Basically, you're looking for something plastic that can hold water, but be perforated on the bottom. I've tried those biodegradeable pots that are supposed to be planted right in the ground with the plant, but I found they get all soggy and moldy and fall apart before I plant out my transplants. So I prefer to just dig the transplants out of something plastic when it's time to transplant.
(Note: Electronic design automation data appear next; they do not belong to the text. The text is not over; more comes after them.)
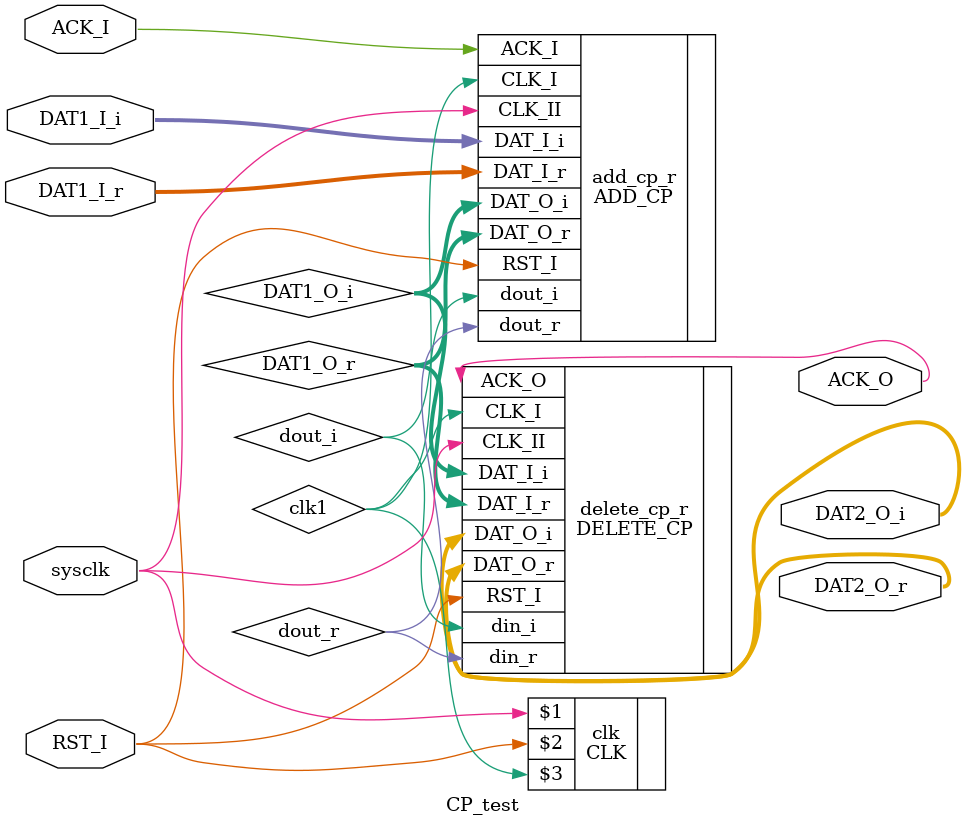
<source format=v>
module CP_test(
    input sysclk,RST_I,
    input [15:0] 	DAT1_I_r,
    input [15:0] 	DAT1_I_i,
    input	ACK_I,
    output [15:0]    DAT2_O_r,
    output [15:0]    DAT2_O_i,
    output ACK_O	);


wire [15:0]	DAT1_O_r;
wire [15:0]DAT1_O_i;
wire clk1;
reg ACK1_O;
CLK clk(sysclk,RST_I,clk1);
ADD_CP  add_cp_r(	.CLK_I(clk1),.CLK_II(sysclk), .RST_I(RST_I),.DAT_I_r(DAT1_I_r),.DAT_I_i(DAT1_I_i),
.ACK_I(ACK_I),.DAT_O_r(DAT1_O_r),.DAT_O_i(DAT1_O_i),.dout_r(dout_r),.dout_i(dout_i));

DELETE_CP delete_cp_r(.CLK_I(clk1),.CLK_II(sysclk) ,.RST_I(RST_I),.DAT_I_r(DAT1_O_r),.DAT_I_i(DAT1_O_i),
.din_r(dout_r),.din_i(dout_i),.DAT_O_r(DAT2_O_r),.DAT_O_i(DAT2_O_i),.ACK_O(ACK_O));

endmodule
</source>
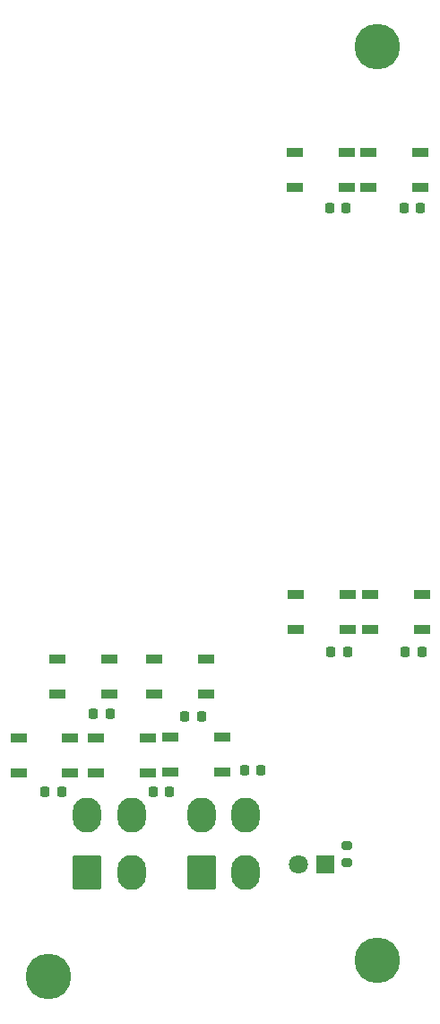
<source format=gbr>
%TF.GenerationSoftware,KiCad,Pcbnew,(6.0.9)*%
%TF.CreationDate,2023-04-01T13:01:52-08:00*%
%TF.ProjectId,GEN TIE PANEL,47454e20-5449-4452-9050-414e454c2e6b,3*%
%TF.SameCoordinates,Original*%
%TF.FileFunction,Soldermask,Top*%
%TF.FilePolarity,Negative*%
%FSLAX46Y46*%
G04 Gerber Fmt 4.6, Leading zero omitted, Abs format (unit mm)*
G04 Created by KiCad (PCBNEW (6.0.9)) date 2023-04-01 13:01:52*
%MOMM*%
%LPD*%
G01*
G04 APERTURE LIST*
G04 Aperture macros list*
%AMRoundRect*
0 Rectangle with rounded corners*
0 $1 Rounding radius*
0 $2 $3 $4 $5 $6 $7 $8 $9 X,Y pos of 4 corners*
0 Add a 4 corners polygon primitive as box body*
4,1,4,$2,$3,$4,$5,$6,$7,$8,$9,$2,$3,0*
0 Add four circle primitives for the rounded corners*
1,1,$1+$1,$2,$3*
1,1,$1+$1,$4,$5*
1,1,$1+$1,$6,$7*
1,1,$1+$1,$8,$9*
0 Add four rect primitives between the rounded corners*
20,1,$1+$1,$2,$3,$4,$5,0*
20,1,$1+$1,$4,$5,$6,$7,0*
20,1,$1+$1,$6,$7,$8,$9,0*
20,1,$1+$1,$8,$9,$2,$3,0*%
G04 Aperture macros list end*
%ADD10C,4.300000*%
%ADD11R,1.500000X0.900000*%
%ADD12RoundRect,0.225000X-0.225000X-0.250000X0.225000X-0.250000X0.225000X0.250000X-0.225000X0.250000X0*%
%ADD13RoundRect,0.200000X0.275000X-0.200000X0.275000X0.200000X-0.275000X0.200000X-0.275000X-0.200000X0*%
%ADD14RoundRect,0.225000X0.225000X0.250000X-0.225000X0.250000X-0.225000X-0.250000X0.225000X-0.250000X0*%
%ADD15RoundRect,0.250001X-1.099999X-1.399999X1.099999X-1.399999X1.099999X1.399999X-1.099999X1.399999X0*%
%ADD16O,2.700000X3.300000*%
%ADD17R,1.800000X1.800000*%
%ADD18C,1.800000*%
G04 APERTURE END LIST*
D10*
%TO.C,REF\u002A\u002A*%
X125992000Y-127164000D03*
%TD*%
%TO.C,REF\u002A\u002A*%
X157112000Y-125574000D03*
%TD*%
%TO.C,REF\u002A\u002A*%
X157102000Y-39344000D03*
%TD*%
D11*
%TO.C,D1*%
X149292000Y-49324000D03*
X149292000Y-52624000D03*
X154192000Y-52624000D03*
X154192000Y-49324000D03*
%TD*%
%TO.C,D2*%
X156252000Y-49334000D03*
X156252000Y-52634000D03*
X161152000Y-52634000D03*
X161152000Y-49334000D03*
%TD*%
%TO.C,D3*%
X149372000Y-91094000D03*
X149372000Y-94394000D03*
X154272000Y-94394000D03*
X154272000Y-91094000D03*
%TD*%
%TO.C,D4*%
X156422000Y-91094000D03*
X156422000Y-94394000D03*
X161322000Y-94394000D03*
X161322000Y-91094000D03*
%TD*%
%TO.C,D5*%
X126862000Y-97134000D03*
X126862000Y-100434000D03*
X131762000Y-100434000D03*
X131762000Y-97134000D03*
%TD*%
%TO.C,D8*%
X130482000Y-104598000D03*
X130482000Y-107898000D03*
X135382000Y-107898000D03*
X135382000Y-104598000D03*
%TD*%
%TO.C,D9*%
X137512000Y-104514000D03*
X137512000Y-107814000D03*
X142412000Y-107814000D03*
X142412000Y-104514000D03*
%TD*%
D12*
%TO.C,C1*%
X152617000Y-54574000D03*
X154167000Y-54574000D03*
%TD*%
D13*
%TO.C,R1*%
X154178000Y-116395000D03*
X154178000Y-114745000D03*
%TD*%
D12*
%TO.C,C2*%
X159612000Y-54544000D03*
X161162000Y-54544000D03*
%TD*%
%TO.C,C3*%
X152727000Y-96464000D03*
X154277000Y-96464000D03*
%TD*%
%TO.C,C4*%
X159753000Y-96520000D03*
X161303000Y-96520000D03*
%TD*%
%TO.C,C5*%
X130276000Y-102362000D03*
X131826000Y-102362000D03*
%TD*%
%TO.C,C6*%
X138912000Y-102616000D03*
X140462000Y-102616000D03*
%TD*%
%TO.C,C7*%
X125704000Y-109728000D03*
X127254000Y-109728000D03*
%TD*%
D14*
%TO.C,C9*%
X146076000Y-107696000D03*
X144526000Y-107696000D03*
%TD*%
%TO.C,C8*%
X137440000Y-109728000D03*
X135890000Y-109728000D03*
%TD*%
D11*
%TO.C,D6*%
X135980000Y-97156000D03*
X135980000Y-100456000D03*
X140880000Y-100456000D03*
X140880000Y-97156000D03*
%TD*%
%TO.C,D7*%
X123190000Y-104598000D03*
X123190000Y-107898000D03*
X128090000Y-107898000D03*
X128090000Y-104598000D03*
%TD*%
D15*
%TO.C,J1*%
X140462000Y-117348000D03*
D16*
X144662000Y-117348000D03*
X140462000Y-111848000D03*
X144662000Y-111848000D03*
%TD*%
D17*
%TO.C,D10*%
X152146000Y-116586000D03*
D18*
X149606000Y-116586000D03*
%TD*%
D15*
%TO.C,J2*%
X129658000Y-117348000D03*
D16*
X133858000Y-117348000D03*
X129658000Y-111848000D03*
X133858000Y-111848000D03*
%TD*%
M02*

</source>
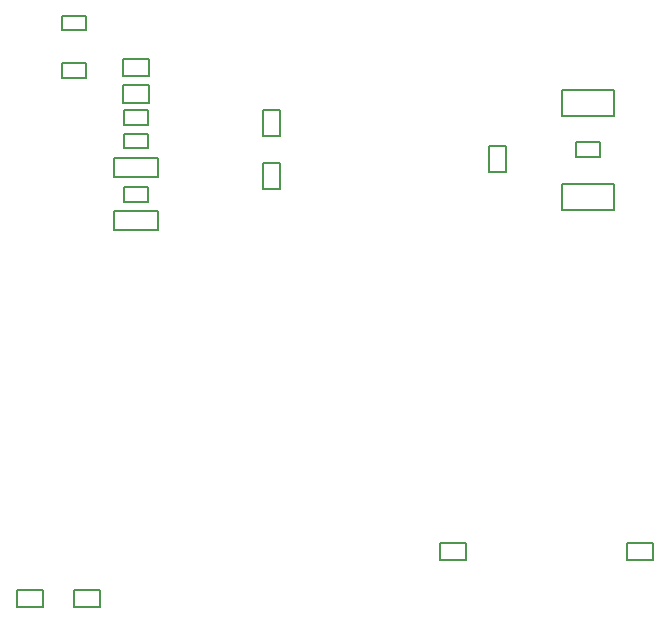
<source format=gbr>
%TF.GenerationSoftware,Altium Limited,Altium Designer,20.2.6 (244)*%
G04 Layer_Color=8388736*
%FSLAX26Y26*%
%MOIN*%
%TF.SameCoordinates,5A7C1849-F1A5-4743-A48D-7E663CB7BB3B*%
%TF.FilePolarity,Positive*%
%TF.FileFunction,Other,Top_3D_Body*%
%TF.Part,Single*%
G01*
G75*
%TA.AperFunction,NonConductor*%
%ADD43C,0.007874*%
D43*
X286693Y31457D02*
X373307D01*
X286693D02*
Y88543D01*
X373307D01*
Y31457D02*
Y88543D01*
X1668425Y1480315D02*
X1725512D01*
Y1566929D01*
X1668425D02*
X1725512D01*
X1668425Y1480315D02*
Y1566929D01*
X916339Y1687008D02*
X973425D01*
X916339Y1600394D02*
Y1687008D01*
Y1600394D02*
X973425D01*
Y1687008D01*
X916339Y1423228D02*
X973425D01*
Y1509842D01*
X916339D02*
X973425D01*
X916339Y1423228D02*
Y1509842D01*
X1914370Y1354331D02*
Y1440945D01*
Y1354331D02*
X2085630D01*
Y1440945D01*
X1914370D02*
X2085630D01*
Y1669291D02*
Y1755906D01*
X1914370D02*
X2085630D01*
X1914370Y1669291D02*
Y1755906D01*
Y1669291D02*
X2085630D01*
X2215276Y187992D02*
Y245079D01*
X2128661D02*
X2215276D01*
X2128661Y187992D02*
Y245079D01*
Y187992D02*
X2215276D01*
X96693Y31457D02*
Y88543D01*
Y31457D02*
X183307D01*
Y88543D01*
X96693D02*
X183307D01*
X448819Y1712598D02*
Y1771654D01*
Y1712598D02*
X535433D01*
Y1771654D01*
X448819D02*
X535433D01*
X452756Y1638780D02*
Y1687992D01*
Y1638780D02*
X531496D01*
Y1687992D01*
X452756D02*
X531496D01*
X452756Y1560039D02*
Y1609252D01*
Y1560039D02*
X531496D01*
Y1609252D01*
X452756D02*
X531496D01*
X452756Y1382874D02*
Y1432087D01*
Y1382874D02*
X531496D01*
Y1432087D01*
X452756D02*
X531496D01*
X419291Y1287401D02*
Y1350394D01*
Y1287401D02*
X564961D01*
Y1350394D01*
X419291D02*
X564961D01*
X419291Y1464567D02*
Y1527559D01*
Y1464567D02*
X564961D01*
Y1527559D01*
X419291D02*
X564961D01*
X1960630Y1530512D02*
Y1579724D01*
Y1530512D02*
X2039370D01*
Y1579724D01*
X1960630D02*
X2039370D01*
X1506693Y187992D02*
Y245079D01*
Y187992D02*
X1593307D01*
Y245079D01*
X1506693D02*
X1593307D01*
X535433Y1802165D02*
Y1859252D01*
X448819D02*
X535433D01*
X448819Y1802165D02*
Y1859252D01*
Y1802165D02*
X535433D01*
X324803Y1796260D02*
Y1845472D01*
X246063D02*
X324803D01*
X246063Y1796260D02*
Y1845472D01*
Y1796260D02*
X324803D01*
Y1953740D02*
Y2002953D01*
X246063D02*
X324803D01*
X246063Y1953740D02*
Y2002953D01*
Y1953740D02*
X324803D01*
%TF.MD5,0b88199a947917bb28f6bbf13a45891d*%
M02*

</source>
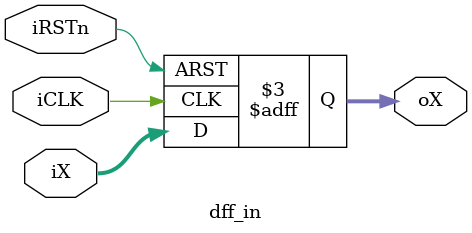
<source format=v>
module dff_in
	(input iCLK, iRSTn,
	input [31:0] iX,
	output reg [31:0] oX);

	always @(posedge iCLK, negedge iRSTn) begin
		if(!iRSTn) begin
			oX<=0;
		end
		else begin
			oX<=iX;
		end
	end

endmodule


</source>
Because the actual containers the plants are in need to have holes in the bottom for drainage, the containers need to be in something else to contain the inevitable water leaks. I use some of those big "disposable" roasting pans.
So this is what my set-up looks like.
You will perhaps see that I use what I have. I encourage you to do the same. I feel about gardening the same way I do about cooking: Once you learn the principles involved, you should absolutely be able to adjust your materials to accomodate your personal situation.
Now that we have our seeds nestled snugly in their soil-filled containers, we just have to wait for them to sprout. Of course, they don't need any special light while they're still under the soil. So while we're waiting for the first tiny bits of green to emerge from the soil (so exciting!), we have time to figure out the light situation for when they do sprout.
And that will be the next topic. See you next week for that.
P.S. If any of you are gardeners, please jump in with your own preferences and experiences in the comments. There are as many ways to grow things as there are gardens, and all gardeners love to talk to other gardeners about their gardens. So talk to me! (And everyone else.)
7 comments:
I'm a fairly new gardener but had a giant garden last year. If you don't need many seeds, Baker Creek Seed Company offers free shipping on every order. :) They also add a mystery pack of free seeds every time you spend $10+, I think it is. I buy from lots of different companies as well. :)
My seeds are stored in a lunchbox sized soft sided cooler the children's hospital gave me when my oldest had to go there as a newborn. I think it was meant to hold breast milk (that's what the screen printed label says, anyway).
I've never had good luck starting stuff inside, but I'm having good luck with some tomatoes started in old yogurt containers in pans of water on the front porch (which is usually warmer than the rest of the house).
* than anywhere else outside the house.
I have found that seeds stored in the freezer will still sprout after being kept 10 or more years.
I've gone from cheap to free with some of my seeds by saving some from my own plants year after year. This is especially easy with basil, cilantro, peas, and beans, but I'm sure lots of plants will work. While I still lived in Ohio, I also discovered I didn't need to save or plant tomato seeds at all. Volunteer tomato plants sprouted each spring from the fallen tomatoes the previous summer and were healthier plants than anything I planted myself. As for what to start seeds in, I've had great success with those rotisserie chicken containers and straight perlite for the growing medium. It doesn't seem to grow any mold like the potting soil sometimes does, holds moisture extremely well, and can be re-used therefore lasting a looong time.
Do you use a grow light? I thought my south facing window would get plenty of light for my seedlings but they got so leggy before it was warm enough to plant them that they just had no strength for transplanting.
We're quite similar, even though I live in a much colder climate! I start my tomatoes and peppers indoors in February or March, along with whatever strikes my fancy. This year I plan broccoli and cauliflower. I can't put them in the ground until mid to late May, so I nurture the seedlings indoors under grow lights and harden them off with a few hours a day outside on the deck as we get close to planting outside in the dirt.
I use a basic seed starting mix or potting soil - whatever's on sale. I do take care to start as much as I can from seed because it's cheaper and it's, honestly, more fun.